WillScot Corp. closes US$1.2B acquisition of Modular Space Holdings, Inc.

On August 15, 2018, WillScot Corp. (or Williams Scotsman) completed the acquisition Modular Space Holdings, Inc. for approximately US$1.2 billion. The Canadian Competition Bureau issued a No Action Letter on July 16, 2018. With this acquisition, Williams Scotsman will expand its market reach as well as create an even stronger partner for its clients and vendors. The company financed the acquisition through a combination of net proceeds from its recent equity and debt offerings, and borrowings under its revolving credit facility. 

WillScot Corp., headquartered in Baltimore, is the public holding company for the Williams Scotsman family of companies. Williams Scotsman is a specialty rental services that provides modular space and portable storage solutions in the United States, Canada and Mexico. 

Modular Space Holdings is the parent holding company of Modular Space Corp., the largest privately held provider of office trailers, portable storage units and modular buildings for temporary or permanent space needs in North America. 

Williams Scotsman was represented in-house by Bradley Bacon; and by Allen & Overy LLP, both with respect to the M&A transaction and the financing relating thereto, with a team led by partners Bill Schwitter, Jeff Pellegrino and Michael Chernick in New York with support from Beth Troy, Sarah Travis and Jaimie Hughey, as well as additional M&A support from Elaine Johnston and Puja Patel (both antitrust), Keren Livneh (IP), Dave Lewis, Brian Schultz and John Hibbard (tax), Brian Jebb and Amanda Albert (employment), Larry Rouslin (real estate), and Ken Rivlin and Pierce Young (environmental). McCarthy Tétrault LLP advised Williams Scotsman on competition matters in Canada with a team led by Jason Gudofsky that included Debbie Salzberger and Kate McNeece. 

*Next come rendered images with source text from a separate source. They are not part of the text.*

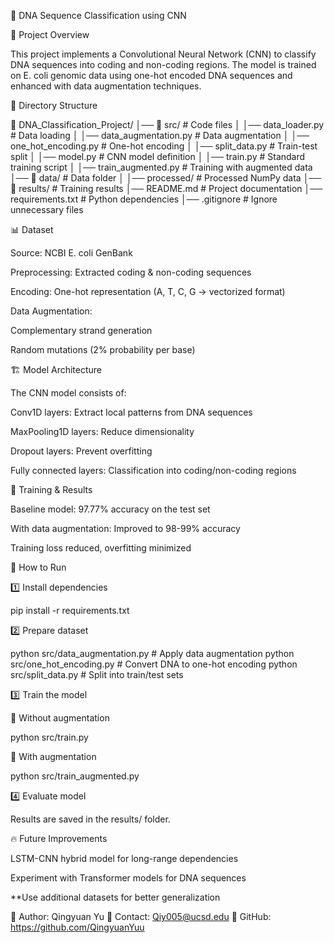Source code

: 🧬 DNA Sequence Classification using CNN

📌 Project Overview

This project implements a Convolutional Neural Network (CNN) to classify DNA sequences into coding and non-coding regions. The model is trained on E. coli genomic data using one-hot encoded DNA sequences and enhanced with data augmentation techniques.

📂 Directory Structure

📂 DNA_Classification_Project/
│── 📂 src/                     # Code files
│   │── data_loader.py          # Data loading
│   │── data_augmentation.py     # Data augmentation
│   │── one_hot_encoding.py      # One-hot encoding
│   │── split_data.py            # Train-test split
│   │── model.py                 # CNN model definition
│   │── train.py                 # Standard training script
│   │── train_augmented.py       # Training with augmented data
│── 📂 data/                     # Data folder
│   │── processed/               # Processed NumPy data
│── 📂 results/                  # Training results
│── README.md                    # Project documentation
│── requirements.txt              # Python dependencies
│── .gitignore                    # Ignore unnecessary files

📊 Dataset

Source: NCBI E. coli GenBank

Preprocessing: Extracted coding & non-coding sequences

Encoding: One-hot representation (A, T, C, G → vectorized format)

Data Augmentation:

Complementary strand generation

Random mutations (2% probability per base)

🏗️ Model Architecture

The CNN model consists of:

Conv1D layers: Extract local patterns from DNA sequences

MaxPooling1D layers: Reduce dimensionality

Dropout layers: Prevent overfitting

Fully connected layers: Classification into coding/non-coding regions

🎯 Training & Results

Baseline model: 97.77% accuracy on the test set

With data augmentation: Improved to 98-99% accuracy

Training loss reduced, overfitting minimized

🚀 How to Run

1️⃣ Install dependencies

pip install -r requirements.txt

2️⃣ Prepare dataset

python src/data_augmentation.py   # Apply data augmentation
python src/one_hot_encoding.py    # Convert DNA to one-hot encoding
python src/split_data.py          # Split into train/test sets

3️⃣ Train the model

🔹 Without augmentation

python src/train.py

🔹 With augmentation

python src/train_augmented.py

4️⃣ Evaluate model

Results are saved in the results/ folder.

🔥 Future Improvements

LSTM-CNN hybrid model for long-range dependencies

Experiment with Transformer models for DNA sequences

**Use additional datasets for better generalization

📢 Author: Qingyuan Yu 📧 Contact: Qiy005@ucsd.edu 🔗 GitHub: https://github.com/QingyuanYuu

Modular Space Holdings was represented by an in-house team that included Charles Paquin, Craig Burns, John Furlong, Anatoliy Bizhko and Marc Boily; and by Skadden, Arps, Slate, Meagher & Flom LLP with a team that included Leif King (corporate), Faiz Ahmad (corporate), Kenneth Schwartz (antitrust), Michelle Gasaway (capital markets), Kristine Dunn (banking) and Joseph Penko (executive compensation and benefits); and Stikeman Elliott LLP with a team that included Jeffrey Brown (competition), Megan MacDonald (competition), Barbara Sheng (corporate) and Amy Nugent (banking). 

Effective upon closing, the company amended and upsized its revolving credit facility to $1.425 billion with an accordion feature allowing up to $1.8 billion of capacity. Bank of America served as administrative agent for the transaction. 

Norton Rose Fulbright Canada LLP acted as Canadian counsel to Bank of America with a team consisting of Arnold Cohen in Montréal, and Noah Schein in Toronto. Latham & Watkins LLP acted as US counsel to Bank of America with a team consisting of Abhay Lele, Charlotte Hagan, and Jeffrey Kohn. 

Blake, Cassels & Graydon LLP acted as Canadian counsel to Williams Scotsman on the revolving credit facility transaction with a team including by Alexis Levine, Gabriel Bastien and Christopher Wong. Allen & Overy LLP acted as US counsel to Williams Scotsman with a team consisting of Jaimie Hughey, Zachary Frimet, and Lucas Burbank.